Exercise details — Your task is to filter the entries and copy every line containing the string "bəzi".

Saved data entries

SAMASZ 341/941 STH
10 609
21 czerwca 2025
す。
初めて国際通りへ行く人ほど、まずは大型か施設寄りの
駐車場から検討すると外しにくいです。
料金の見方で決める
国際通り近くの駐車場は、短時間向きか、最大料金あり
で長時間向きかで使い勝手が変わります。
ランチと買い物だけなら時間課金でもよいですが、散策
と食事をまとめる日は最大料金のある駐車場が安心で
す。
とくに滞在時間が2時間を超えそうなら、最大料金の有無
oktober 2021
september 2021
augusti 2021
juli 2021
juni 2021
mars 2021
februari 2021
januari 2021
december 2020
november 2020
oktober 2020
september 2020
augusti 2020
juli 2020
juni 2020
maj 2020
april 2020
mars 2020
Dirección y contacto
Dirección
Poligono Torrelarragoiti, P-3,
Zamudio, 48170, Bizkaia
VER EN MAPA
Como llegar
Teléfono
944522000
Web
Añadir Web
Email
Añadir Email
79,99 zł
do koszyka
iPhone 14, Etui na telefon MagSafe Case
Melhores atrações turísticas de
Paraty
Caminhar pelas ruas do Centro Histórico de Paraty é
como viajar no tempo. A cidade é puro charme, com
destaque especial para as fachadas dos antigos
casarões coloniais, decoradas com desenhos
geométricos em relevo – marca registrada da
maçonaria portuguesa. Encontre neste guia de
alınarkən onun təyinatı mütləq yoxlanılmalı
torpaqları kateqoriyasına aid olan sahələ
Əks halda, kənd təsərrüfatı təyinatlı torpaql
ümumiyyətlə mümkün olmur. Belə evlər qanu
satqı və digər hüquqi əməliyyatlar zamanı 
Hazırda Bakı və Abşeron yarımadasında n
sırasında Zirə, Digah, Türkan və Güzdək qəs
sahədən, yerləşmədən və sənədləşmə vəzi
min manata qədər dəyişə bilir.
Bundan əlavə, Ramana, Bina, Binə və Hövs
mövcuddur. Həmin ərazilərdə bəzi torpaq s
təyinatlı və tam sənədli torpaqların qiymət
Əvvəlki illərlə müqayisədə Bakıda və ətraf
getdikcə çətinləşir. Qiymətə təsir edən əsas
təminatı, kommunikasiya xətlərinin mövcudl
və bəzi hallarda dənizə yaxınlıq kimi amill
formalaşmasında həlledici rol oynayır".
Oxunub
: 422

Response to this task —
mövcuddur. Həmin ərazilərdə bəzi torpaq s
və bəzi hallarda dənizə yaxınlıq kimi amill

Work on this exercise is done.